*** Block opens ***

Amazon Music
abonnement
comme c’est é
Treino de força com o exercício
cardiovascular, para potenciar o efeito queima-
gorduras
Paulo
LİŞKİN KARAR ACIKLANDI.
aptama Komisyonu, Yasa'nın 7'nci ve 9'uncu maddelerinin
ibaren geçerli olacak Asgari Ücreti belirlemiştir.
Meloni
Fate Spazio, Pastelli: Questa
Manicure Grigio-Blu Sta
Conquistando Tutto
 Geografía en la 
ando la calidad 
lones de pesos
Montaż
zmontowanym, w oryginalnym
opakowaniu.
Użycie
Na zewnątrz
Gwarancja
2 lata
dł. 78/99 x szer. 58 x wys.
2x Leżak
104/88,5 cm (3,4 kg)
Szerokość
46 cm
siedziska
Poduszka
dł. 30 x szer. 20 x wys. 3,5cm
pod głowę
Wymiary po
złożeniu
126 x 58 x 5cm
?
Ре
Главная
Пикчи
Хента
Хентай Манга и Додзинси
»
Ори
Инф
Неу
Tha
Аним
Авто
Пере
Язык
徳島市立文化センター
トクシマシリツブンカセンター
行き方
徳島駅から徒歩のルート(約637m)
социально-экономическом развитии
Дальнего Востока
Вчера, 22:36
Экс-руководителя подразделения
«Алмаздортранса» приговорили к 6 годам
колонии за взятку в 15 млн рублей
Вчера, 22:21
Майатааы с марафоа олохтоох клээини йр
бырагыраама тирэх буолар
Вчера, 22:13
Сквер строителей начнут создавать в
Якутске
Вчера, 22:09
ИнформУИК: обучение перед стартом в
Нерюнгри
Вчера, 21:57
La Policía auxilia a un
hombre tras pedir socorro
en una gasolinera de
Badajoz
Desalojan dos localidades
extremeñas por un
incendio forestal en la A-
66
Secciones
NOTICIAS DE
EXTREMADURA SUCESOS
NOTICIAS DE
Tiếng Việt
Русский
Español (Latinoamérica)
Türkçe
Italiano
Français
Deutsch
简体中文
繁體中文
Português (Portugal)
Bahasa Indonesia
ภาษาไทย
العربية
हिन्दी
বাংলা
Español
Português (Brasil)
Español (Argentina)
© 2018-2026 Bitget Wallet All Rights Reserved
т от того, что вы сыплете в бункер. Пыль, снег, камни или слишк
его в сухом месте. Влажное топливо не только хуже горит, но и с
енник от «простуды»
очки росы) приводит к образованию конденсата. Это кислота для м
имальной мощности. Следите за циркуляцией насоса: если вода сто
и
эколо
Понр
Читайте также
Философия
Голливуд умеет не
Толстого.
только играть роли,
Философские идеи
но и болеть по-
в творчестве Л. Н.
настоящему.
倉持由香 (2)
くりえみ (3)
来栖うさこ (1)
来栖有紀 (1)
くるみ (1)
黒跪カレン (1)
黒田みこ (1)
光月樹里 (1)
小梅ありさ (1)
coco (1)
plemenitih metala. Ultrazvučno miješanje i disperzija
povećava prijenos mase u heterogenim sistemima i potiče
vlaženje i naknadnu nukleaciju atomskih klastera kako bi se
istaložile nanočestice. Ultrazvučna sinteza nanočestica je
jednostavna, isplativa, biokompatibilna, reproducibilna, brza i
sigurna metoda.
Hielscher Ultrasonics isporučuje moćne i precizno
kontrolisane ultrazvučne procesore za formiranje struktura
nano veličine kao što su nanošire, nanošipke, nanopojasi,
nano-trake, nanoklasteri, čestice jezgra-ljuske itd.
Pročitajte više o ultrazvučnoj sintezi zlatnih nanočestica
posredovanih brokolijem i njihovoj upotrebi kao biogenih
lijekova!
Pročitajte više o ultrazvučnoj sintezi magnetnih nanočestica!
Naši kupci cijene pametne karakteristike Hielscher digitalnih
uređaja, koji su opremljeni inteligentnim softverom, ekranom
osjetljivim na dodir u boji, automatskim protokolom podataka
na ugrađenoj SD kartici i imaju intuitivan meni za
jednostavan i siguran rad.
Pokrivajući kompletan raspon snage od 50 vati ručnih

*** Block closes ***

BRIEF: Using the records given above, list every line that includes the word "više".

RESPONSE TO THE EXERCISE:
Pročitajte više o ultrazvučnoj sintezi zlatnih nanočestica
Pročitajte više o ultrazvučnoj sintezi magnetnih nanočestica!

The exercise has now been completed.